In 2011, Badoo published the results of an international poll where as many as 30,000 people were asked to name the funniest country. While Americans came in on top, Germans were ranked the least funny nationality. This perception of Germans having no sense of humor is not new. It is considered a well-known stereotype (at least in Europe) that Germans are punctual, serious and efficient; the antithesis of comedic. But is this something cultural and innate, or rather, is it a function of language?
In fact, Germans have a rich history of comedy, and even today one can find countless comedy clubs in Berlin. So, why don’t other countries see this side of German culture? The problem seems to be in the language itself. In an article with the BBC, a German linguistics professor explained that the way the German language is constructed affects the delivery and perception of jokes. Humor often relies on ambiguity and word play to create double meanings, like the classic pun. Take as an example: “The Dalai Lama walks into a pizza shop and asks ‘Can you make me one with everything?’” However, German’s structure is such that the gender and case must be exactly aligned to the intended meaning, making it much more difficult to pun. It’s also one of the few languages that uses compound words. A popular example is Schadenfreude, meaning “taking pleasure from another’s misfortune.” These words can’t be directly translated into other languages, which means German jokes lose some of their punch with foreign audiences.
Even Mark Twain wrote a disparaging essay in 1880 called “The Awful German Language,” where he wrote, “when a German dives into a sentence, you won’t see him again until he emerges at the other end with the verb between his teeth.” With three different genders for nouns and four different cases, it’s no wonder that playing around with German words can be a challenge.
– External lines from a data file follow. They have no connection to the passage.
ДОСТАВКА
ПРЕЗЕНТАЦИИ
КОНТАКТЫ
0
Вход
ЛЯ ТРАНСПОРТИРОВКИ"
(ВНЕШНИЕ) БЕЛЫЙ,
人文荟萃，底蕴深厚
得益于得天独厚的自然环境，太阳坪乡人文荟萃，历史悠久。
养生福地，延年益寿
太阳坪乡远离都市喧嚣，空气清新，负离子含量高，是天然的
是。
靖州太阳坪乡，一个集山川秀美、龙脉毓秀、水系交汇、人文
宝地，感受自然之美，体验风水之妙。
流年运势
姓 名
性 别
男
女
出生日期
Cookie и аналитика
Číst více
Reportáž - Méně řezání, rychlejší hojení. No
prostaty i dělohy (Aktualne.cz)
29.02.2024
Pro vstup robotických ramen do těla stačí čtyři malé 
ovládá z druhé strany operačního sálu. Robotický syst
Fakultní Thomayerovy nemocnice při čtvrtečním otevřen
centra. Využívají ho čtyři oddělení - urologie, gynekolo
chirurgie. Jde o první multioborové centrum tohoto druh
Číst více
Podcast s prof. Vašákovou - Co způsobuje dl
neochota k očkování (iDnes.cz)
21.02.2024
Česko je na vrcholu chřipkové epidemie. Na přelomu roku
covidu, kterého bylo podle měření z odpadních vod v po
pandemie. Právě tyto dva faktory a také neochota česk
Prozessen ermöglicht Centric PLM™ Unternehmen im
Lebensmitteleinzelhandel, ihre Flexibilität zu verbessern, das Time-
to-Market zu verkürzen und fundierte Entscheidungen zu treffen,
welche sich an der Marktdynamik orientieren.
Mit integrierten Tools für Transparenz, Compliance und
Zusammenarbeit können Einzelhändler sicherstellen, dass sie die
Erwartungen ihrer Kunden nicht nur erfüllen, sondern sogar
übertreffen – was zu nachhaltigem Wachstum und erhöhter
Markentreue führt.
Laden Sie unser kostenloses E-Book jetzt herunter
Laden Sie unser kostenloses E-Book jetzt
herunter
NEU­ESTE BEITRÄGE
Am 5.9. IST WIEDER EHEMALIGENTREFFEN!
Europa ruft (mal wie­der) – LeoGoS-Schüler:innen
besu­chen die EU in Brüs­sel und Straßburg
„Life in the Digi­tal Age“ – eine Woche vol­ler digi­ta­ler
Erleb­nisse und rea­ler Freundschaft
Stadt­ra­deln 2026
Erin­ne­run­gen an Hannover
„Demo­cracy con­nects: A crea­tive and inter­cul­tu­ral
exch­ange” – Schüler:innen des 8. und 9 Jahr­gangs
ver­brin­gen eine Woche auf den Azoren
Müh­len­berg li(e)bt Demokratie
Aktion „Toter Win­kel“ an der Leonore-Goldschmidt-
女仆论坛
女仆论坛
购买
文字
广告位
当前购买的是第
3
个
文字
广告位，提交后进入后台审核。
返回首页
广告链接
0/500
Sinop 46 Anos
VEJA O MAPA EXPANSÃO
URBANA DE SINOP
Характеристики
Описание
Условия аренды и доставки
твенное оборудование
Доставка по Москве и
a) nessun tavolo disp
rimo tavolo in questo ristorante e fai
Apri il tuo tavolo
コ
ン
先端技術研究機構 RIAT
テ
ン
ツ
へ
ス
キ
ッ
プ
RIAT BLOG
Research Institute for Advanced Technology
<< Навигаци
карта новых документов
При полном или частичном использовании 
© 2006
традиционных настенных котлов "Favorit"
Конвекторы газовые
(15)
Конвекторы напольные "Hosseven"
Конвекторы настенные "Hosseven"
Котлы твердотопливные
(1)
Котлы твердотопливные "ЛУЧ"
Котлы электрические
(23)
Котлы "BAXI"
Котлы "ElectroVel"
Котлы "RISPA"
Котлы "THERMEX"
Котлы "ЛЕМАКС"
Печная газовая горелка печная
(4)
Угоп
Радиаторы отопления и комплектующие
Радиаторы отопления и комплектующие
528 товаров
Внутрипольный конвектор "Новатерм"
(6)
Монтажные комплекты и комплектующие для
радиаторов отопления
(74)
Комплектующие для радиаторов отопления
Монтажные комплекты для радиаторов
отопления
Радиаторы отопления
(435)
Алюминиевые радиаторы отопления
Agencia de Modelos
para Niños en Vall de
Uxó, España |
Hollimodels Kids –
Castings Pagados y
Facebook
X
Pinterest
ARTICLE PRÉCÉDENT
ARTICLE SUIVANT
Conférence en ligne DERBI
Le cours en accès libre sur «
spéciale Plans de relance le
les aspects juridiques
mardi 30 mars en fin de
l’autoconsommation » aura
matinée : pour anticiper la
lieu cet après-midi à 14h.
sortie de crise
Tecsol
However, with a good translator and some creativity, you can get your joke across without ruining the punchline. Contact one of our Account Managers about localizing your German material today!
A little German humor…
Ein Bergsteiger beim Einkauf: “Ich benötige Unterhosen.” Der Verkäufer: “Lange?” Der Bergsteiger: “Ich will sie kaufen – und nicht mieten.”
(A mountaineer when shopping: “I need underpants.” The seller: “Long?” The climber: “I want to buy it – and not rent it.” Not as funny in English, is it?)